To the over-reactors who live with me, I sometimes advise, "It's not the end of the world; in fact, only the end of the world is the end of the world." Does not qualify as "memorable speech," one straightforward definition of poetry. But on a similar note, though tilted toward grown-up over-reactors, I recently stumbled on this, by the poet William Stafford:
It's All Right
Someone you trusted has treated you bad.
Someone has used you to vent their ill temper.
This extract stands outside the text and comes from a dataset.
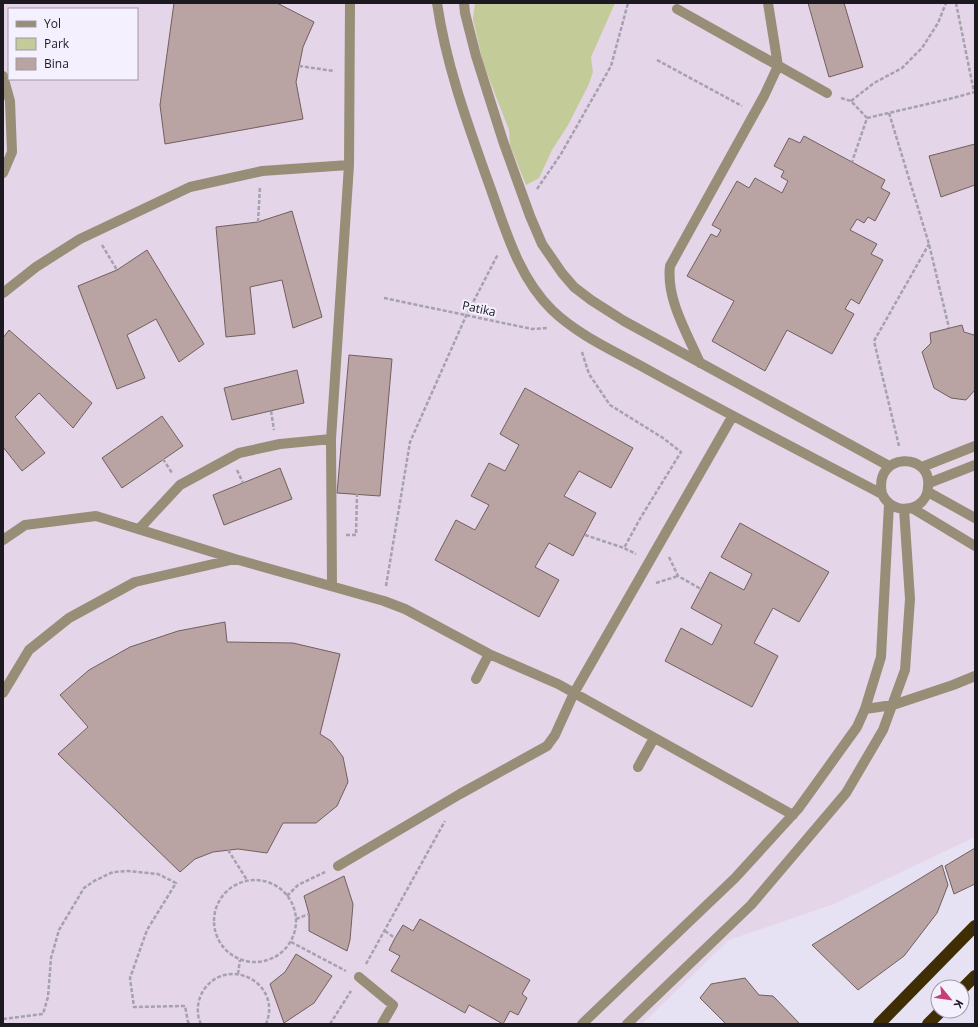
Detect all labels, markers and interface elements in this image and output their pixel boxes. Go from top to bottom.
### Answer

Did you expect anything different?
Your work--better than some others'--has languished,
neglected. Or a job you tried was too hard,
and you failed. Maybe weather or bad luck
spoiled what you did. That grudge, held against you
for years after you patched up, has flared,
and you've lost a friend for a time. Things
at home aren't so good; on the job your spirits
have sunk. But just when the worst bears down
you find a pretty bubble in your soup at noon,
and outside at work a bird says, "Hi!"
Slowly the sun creeps across the floor;
it is coming your way. It touches your shoe.
John Prine, visibly scarred on the occasion by more than one cancer surgery, has a song I like on the same subject:
The lyric to the second stanza goes:
I was sitting in the bathtub counting my toes
When the radiator broke, the water all froze
I was stuck in the ice without my clothes
Naked as the eyes of a clown.
I was crying ice cubes, hoping I'd croak
When the sun come through the window, the ice all broke
I stood up and laughed, thought it was a joke
That's the way that the world goes 'round.
As has been pointed out, saying "Calm down" has had the desired effect never, for no one, but maybe these can help.